Gennady Aleksandrovich Ladyzhensky (Генна́дий Алекса́ндрович Лады́женский; 23 January 1852, Kologriv - 2 September 1916, Kologriv) was a landscape painter from the Russian Empire. He was an Academician at the Imperial Academy of Arts.

== Biography ==
His father was the Parish Clerk. At first, he studied to be an architect. In 1872, he prepared drawings and watercolors of the sixteenth-century churches in Yaroslavl, Kostroma and Nizhny Novgorod. After that, he decided to take up landscape painting and studied with Mikhail Clodt. He was also influenced by the works of Ivan Shishkin and Ivan Kramskoi.

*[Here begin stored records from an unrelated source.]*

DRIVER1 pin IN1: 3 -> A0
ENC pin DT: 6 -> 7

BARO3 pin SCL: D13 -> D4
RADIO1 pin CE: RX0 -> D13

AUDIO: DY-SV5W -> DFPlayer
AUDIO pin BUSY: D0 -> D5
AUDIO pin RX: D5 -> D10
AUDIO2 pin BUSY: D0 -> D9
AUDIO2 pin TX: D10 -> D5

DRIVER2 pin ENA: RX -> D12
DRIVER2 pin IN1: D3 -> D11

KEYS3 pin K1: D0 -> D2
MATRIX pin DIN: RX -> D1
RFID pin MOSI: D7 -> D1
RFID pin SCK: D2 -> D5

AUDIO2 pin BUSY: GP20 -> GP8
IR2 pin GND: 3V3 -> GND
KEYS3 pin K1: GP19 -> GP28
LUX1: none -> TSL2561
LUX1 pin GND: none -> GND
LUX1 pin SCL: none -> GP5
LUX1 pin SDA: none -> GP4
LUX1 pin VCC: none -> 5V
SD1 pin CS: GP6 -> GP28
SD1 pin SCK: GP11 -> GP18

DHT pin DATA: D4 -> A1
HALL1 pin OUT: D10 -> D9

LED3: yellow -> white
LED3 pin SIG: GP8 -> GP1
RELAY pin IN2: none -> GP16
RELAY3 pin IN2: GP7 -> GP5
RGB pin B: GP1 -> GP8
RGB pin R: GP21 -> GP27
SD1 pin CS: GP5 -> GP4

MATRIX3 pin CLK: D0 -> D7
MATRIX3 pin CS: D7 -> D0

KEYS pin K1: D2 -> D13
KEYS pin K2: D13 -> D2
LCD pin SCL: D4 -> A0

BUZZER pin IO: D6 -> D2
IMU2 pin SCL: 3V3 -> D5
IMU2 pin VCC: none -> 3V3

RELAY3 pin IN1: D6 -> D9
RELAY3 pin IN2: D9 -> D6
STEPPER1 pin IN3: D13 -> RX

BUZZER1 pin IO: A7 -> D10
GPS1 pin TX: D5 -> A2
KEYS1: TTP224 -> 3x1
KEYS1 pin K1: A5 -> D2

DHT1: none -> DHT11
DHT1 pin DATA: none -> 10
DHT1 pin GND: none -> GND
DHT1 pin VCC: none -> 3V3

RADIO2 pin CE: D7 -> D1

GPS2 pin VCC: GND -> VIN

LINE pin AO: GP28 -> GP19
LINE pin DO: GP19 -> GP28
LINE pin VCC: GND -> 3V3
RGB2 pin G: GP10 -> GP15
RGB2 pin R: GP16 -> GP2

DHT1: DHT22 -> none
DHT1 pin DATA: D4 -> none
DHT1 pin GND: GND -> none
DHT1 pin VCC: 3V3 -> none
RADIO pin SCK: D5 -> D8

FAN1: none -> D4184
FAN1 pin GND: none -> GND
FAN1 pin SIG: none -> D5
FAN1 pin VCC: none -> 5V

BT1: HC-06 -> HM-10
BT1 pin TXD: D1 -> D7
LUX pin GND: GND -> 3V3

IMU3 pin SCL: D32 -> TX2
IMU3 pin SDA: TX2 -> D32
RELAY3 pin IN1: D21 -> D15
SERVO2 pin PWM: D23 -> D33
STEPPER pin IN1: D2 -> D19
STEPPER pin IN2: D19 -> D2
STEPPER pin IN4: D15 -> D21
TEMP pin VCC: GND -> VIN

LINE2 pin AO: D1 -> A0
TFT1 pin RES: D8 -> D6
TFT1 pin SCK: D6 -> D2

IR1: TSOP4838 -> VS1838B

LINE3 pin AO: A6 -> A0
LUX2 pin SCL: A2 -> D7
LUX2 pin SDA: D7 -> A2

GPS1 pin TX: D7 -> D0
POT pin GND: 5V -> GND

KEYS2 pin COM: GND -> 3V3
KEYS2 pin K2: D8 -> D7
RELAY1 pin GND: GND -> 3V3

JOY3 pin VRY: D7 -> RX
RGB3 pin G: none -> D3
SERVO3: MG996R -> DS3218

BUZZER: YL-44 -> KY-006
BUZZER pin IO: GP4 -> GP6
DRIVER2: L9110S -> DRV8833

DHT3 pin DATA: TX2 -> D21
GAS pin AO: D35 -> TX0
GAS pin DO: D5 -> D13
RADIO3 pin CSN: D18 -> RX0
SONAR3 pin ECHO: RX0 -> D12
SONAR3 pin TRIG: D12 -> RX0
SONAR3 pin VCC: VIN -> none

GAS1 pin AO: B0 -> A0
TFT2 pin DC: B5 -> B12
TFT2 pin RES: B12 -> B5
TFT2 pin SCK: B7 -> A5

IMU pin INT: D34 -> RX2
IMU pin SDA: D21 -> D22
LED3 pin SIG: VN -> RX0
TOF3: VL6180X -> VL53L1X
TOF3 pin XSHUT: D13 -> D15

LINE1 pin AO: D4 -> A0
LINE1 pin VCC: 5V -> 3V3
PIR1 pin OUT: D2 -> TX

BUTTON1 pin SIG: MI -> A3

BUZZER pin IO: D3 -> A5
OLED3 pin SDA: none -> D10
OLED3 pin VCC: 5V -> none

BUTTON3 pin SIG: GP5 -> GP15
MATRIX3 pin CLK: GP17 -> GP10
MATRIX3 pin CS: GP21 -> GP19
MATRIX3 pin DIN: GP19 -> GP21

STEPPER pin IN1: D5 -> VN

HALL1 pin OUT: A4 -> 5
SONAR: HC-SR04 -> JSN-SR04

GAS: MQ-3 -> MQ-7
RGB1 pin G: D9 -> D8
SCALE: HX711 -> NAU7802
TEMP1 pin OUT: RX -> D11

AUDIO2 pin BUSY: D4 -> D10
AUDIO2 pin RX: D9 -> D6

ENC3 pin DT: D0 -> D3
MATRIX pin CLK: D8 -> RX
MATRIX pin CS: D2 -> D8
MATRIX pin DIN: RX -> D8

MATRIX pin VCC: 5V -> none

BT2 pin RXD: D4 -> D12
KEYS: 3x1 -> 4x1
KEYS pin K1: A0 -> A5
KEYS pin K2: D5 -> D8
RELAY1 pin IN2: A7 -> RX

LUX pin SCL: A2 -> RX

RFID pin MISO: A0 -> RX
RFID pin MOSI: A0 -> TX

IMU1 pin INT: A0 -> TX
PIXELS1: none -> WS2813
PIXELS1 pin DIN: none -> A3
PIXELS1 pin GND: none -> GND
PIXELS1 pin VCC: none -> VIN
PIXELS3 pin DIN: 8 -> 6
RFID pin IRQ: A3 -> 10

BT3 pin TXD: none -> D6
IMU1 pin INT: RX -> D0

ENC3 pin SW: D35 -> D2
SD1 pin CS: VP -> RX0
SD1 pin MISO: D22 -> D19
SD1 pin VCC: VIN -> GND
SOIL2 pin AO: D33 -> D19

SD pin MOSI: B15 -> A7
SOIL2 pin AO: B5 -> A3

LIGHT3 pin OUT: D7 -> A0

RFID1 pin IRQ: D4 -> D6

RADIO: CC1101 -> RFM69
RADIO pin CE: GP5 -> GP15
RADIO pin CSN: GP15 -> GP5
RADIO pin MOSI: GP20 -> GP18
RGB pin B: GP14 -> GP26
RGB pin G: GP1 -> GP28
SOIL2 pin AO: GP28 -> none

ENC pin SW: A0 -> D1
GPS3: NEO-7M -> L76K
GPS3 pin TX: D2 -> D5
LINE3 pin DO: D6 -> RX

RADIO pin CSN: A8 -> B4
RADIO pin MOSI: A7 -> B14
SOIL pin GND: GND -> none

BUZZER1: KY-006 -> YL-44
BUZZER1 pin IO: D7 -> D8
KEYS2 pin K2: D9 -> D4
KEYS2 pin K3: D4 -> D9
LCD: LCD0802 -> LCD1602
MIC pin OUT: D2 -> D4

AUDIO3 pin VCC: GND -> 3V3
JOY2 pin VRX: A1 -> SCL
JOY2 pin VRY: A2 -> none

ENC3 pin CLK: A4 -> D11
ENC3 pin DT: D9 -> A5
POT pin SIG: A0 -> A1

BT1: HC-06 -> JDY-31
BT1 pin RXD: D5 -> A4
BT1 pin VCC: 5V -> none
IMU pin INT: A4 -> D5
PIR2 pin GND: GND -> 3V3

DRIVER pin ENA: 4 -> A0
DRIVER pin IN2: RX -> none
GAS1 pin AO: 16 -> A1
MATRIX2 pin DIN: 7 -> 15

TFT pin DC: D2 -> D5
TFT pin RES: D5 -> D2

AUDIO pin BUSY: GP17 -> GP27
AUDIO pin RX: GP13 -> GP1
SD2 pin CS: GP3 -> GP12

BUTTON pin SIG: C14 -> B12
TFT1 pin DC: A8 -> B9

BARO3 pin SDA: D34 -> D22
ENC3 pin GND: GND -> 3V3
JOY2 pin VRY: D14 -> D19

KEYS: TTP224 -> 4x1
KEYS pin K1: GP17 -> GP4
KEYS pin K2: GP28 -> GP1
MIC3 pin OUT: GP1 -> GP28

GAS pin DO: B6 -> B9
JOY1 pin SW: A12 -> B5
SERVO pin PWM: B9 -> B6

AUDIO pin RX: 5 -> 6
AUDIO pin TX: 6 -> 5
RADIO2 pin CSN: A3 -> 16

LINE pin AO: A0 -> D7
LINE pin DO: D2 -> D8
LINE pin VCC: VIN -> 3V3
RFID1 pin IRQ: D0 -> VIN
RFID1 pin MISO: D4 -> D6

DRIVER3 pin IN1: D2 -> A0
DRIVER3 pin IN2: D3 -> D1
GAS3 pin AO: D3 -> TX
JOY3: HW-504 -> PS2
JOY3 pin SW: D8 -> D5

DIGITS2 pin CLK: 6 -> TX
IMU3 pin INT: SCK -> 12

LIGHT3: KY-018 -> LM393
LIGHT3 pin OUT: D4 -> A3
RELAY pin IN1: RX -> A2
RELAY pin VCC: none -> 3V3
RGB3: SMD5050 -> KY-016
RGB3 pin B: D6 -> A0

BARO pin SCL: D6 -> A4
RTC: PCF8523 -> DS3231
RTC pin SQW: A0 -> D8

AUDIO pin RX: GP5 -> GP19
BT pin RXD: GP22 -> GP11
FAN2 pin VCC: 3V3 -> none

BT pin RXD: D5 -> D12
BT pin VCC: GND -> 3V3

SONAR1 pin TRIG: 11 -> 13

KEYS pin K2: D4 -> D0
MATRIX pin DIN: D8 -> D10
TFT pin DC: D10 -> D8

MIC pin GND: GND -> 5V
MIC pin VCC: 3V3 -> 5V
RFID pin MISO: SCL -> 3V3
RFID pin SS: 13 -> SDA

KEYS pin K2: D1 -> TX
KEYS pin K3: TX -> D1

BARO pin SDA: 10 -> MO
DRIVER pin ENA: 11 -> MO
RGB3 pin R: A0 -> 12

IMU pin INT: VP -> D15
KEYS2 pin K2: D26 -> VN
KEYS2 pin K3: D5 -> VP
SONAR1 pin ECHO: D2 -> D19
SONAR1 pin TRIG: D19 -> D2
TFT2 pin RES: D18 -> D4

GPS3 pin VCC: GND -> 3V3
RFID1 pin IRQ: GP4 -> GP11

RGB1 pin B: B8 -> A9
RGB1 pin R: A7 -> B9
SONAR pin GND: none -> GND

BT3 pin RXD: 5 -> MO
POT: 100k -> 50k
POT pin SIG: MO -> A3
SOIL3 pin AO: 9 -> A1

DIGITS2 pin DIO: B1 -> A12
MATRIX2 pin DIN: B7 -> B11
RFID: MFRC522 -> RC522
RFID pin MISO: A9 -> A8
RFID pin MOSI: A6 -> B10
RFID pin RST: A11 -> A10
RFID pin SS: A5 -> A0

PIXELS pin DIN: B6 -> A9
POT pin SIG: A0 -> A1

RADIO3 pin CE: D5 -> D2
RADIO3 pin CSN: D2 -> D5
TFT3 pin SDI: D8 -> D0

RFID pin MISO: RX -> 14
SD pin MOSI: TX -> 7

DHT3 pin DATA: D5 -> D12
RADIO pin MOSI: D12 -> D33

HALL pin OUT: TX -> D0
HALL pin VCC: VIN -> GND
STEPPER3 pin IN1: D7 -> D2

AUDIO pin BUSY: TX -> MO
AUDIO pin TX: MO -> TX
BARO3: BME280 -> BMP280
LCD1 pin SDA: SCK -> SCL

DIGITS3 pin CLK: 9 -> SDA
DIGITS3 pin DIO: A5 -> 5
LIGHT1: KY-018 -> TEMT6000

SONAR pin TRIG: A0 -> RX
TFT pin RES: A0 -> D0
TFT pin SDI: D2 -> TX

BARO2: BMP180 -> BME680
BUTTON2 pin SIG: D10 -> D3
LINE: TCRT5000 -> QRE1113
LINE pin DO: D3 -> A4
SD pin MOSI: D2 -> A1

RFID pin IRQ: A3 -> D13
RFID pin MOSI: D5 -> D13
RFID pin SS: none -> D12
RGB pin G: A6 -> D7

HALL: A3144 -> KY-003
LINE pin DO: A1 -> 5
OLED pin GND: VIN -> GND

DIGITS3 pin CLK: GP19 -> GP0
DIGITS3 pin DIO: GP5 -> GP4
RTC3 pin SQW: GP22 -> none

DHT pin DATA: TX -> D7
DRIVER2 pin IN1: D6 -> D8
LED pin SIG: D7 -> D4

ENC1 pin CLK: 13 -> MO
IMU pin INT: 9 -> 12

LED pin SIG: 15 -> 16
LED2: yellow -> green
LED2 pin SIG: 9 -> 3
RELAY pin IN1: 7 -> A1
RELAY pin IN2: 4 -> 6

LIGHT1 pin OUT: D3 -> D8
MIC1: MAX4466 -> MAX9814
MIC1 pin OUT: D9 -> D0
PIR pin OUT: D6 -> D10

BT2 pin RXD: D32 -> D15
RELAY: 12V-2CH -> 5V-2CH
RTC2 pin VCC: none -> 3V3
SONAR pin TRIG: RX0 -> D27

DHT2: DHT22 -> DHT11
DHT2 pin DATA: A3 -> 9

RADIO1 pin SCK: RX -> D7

In 1879, he was awarded the title of "Artist, Second Degree" and became a drawing teacher at the "Odessa Academy of Fine Arts". He began to exhibit widely in the mid-1880s and, in 1890, became one of the founders of the "Society of South Russian Artists". In 1891, he received the Order of Saint Stanislaus, third degree, from Tsar Alexander III. From 1892 through 1893, he toured Turkey, Crimea and the Caucasus, creating sketches of local life and customs, as well as landscapes. Among his best-known students were Boris Anisfeld, Pyotr Nilus and Oleksii Shovkunenko. His brother's granddaughter was famous mathematician Olga Ladyzhenskaya.

In 1910, the Imperial Academy named him an Academician although, by that time, he had largely given up painting in favor of collecting. Eventually, his collection encompassed not only art, but books, weapons, porcelain, furniture and various items from the Middle East.

When he retired in 1914, he returned to his hometown and attempted to organize a museum. The First World War made this impossible, however, and the museum was not created until 1918, after his death. Most of his paintings are there.